▽

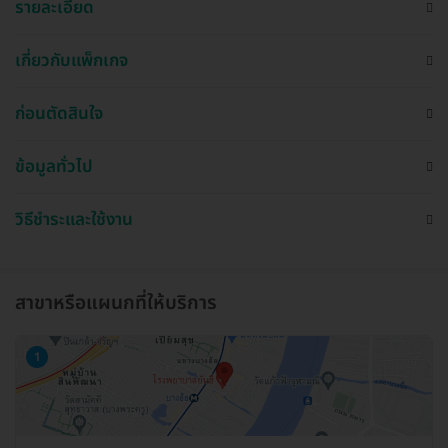
รายละเอียด
เกี่ยวกับแพ็กเกจ
ก่อนตัดสินใจ
ข้อมูลทั่วไป
วิธีชำระและใช้งาน
สาขาหรือแผนกที่ให้บริการ
1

△

**TASK**
Reproduce every line of text from the records above without changing anything, and leave the pictures out.

**OUTPUT BELOW**
รายละเอียด
เกี่ยวกับแพ็กเกจ
ก่อนตัดสินใจ
ข้อมูลทั่วไป
วิธีชำระและใช้งาน
สาขาหรือแผนกที่ให้บริการ
1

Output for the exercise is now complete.